#### Text section ####

Closed Veeraraghavans closed 2 years ago
Hi @Veeraraghavans , Thank you for your interest in our work and for your kind words!
I am guessing that you need to run the preprocess.sh
script on the outputs of ASTMiner, starting from this line:
https://github.com/tech-srl/code2vec/blob/master/preprocess.sh#L50
But I am not able to further support ASTMiner; It was not created by me and I cannot control its outputs.
You can run preprocess.sh
and set {TRAIN,TEST_VAL}_DIR
to JavaExtractor/
(the code directory of our Java extractor) and compare the results, including the intermediate files.
Let me know how it went! Best, Uri
Thanks @urialon for your reply. I will try testing out and update the details here
I have executed the preprocess.sh
file placing the data file of structure requested by code (train,val,test). I don't see any histograms file created with value (as .c2v file is empty )because of that the total value is zero.
Data directory with data file:
Preview of Data:
Output of execution:
Hello Veeraraghavans, Thank you for opening this issue. I have a concern about ASTMiner and Code2vec. I have an OpenMP dataset that is written in C I need to convert the code into AST and decompose it to get the vectors. I used the Clang tool to get the AST however, I have no idea how to convert the AST to tokens.
Sorry for bringing this up!
@ma0889 It fine as we have few codes in C as well. It will be helpful for us as well.
Hi @Veeraraghavan ,
I cannot really tell the problem, but the histograms are created in the following lines:
https://github.com/tech-srl/code2vec/blob/master/preprocess.sh#L55-L58
Can you run the "preprocess.sh" script line-by-line and see why these histograms are not created?

#### Data rows ####

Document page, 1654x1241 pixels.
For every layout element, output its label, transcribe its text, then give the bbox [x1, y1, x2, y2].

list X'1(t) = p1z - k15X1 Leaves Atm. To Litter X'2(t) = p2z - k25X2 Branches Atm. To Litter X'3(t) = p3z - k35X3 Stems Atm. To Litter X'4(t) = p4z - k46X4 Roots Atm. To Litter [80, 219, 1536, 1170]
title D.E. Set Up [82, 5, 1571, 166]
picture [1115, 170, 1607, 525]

####
#### Data rows ####

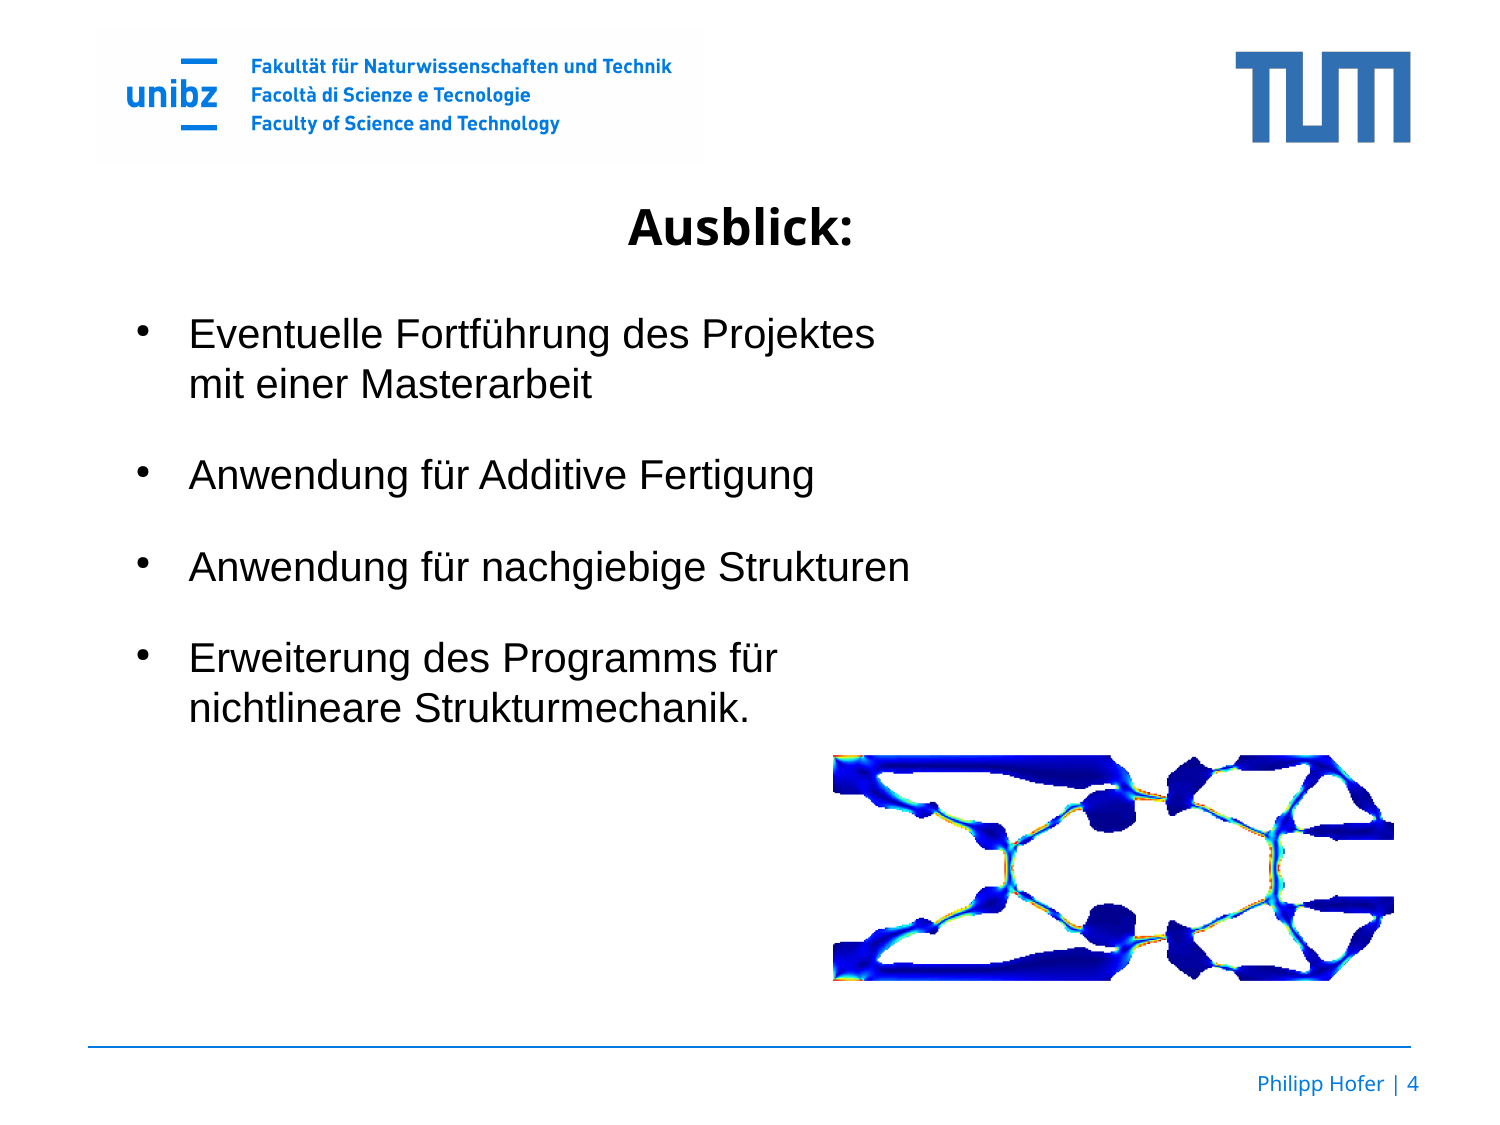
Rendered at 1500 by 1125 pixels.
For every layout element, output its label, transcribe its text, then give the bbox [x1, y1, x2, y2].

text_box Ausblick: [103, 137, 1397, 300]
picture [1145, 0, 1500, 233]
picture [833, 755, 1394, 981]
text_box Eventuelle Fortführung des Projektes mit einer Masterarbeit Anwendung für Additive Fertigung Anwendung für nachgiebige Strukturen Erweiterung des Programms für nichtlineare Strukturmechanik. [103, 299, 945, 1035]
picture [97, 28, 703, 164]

####

Return the passage of the code2vec issue thread from "Closed Veeraraghavans closed" up to and including "control its outputs.", copied word for word.

## Result of the exercise
Closed Veeraraghavans closed 2 years ago
Hi @Veeraraghavans , Thank you for your interest in our work and for your kind words!
I am guessing that you need to run the preprocess.sh
script on the outputs of ASTMiner, starting from this line:
https://github.com/tech-srl/code2vec/blob/master/preprocess.sh#L50
But I am not able to further support ASTMiner; It was not created by me and I cannot control its outputs.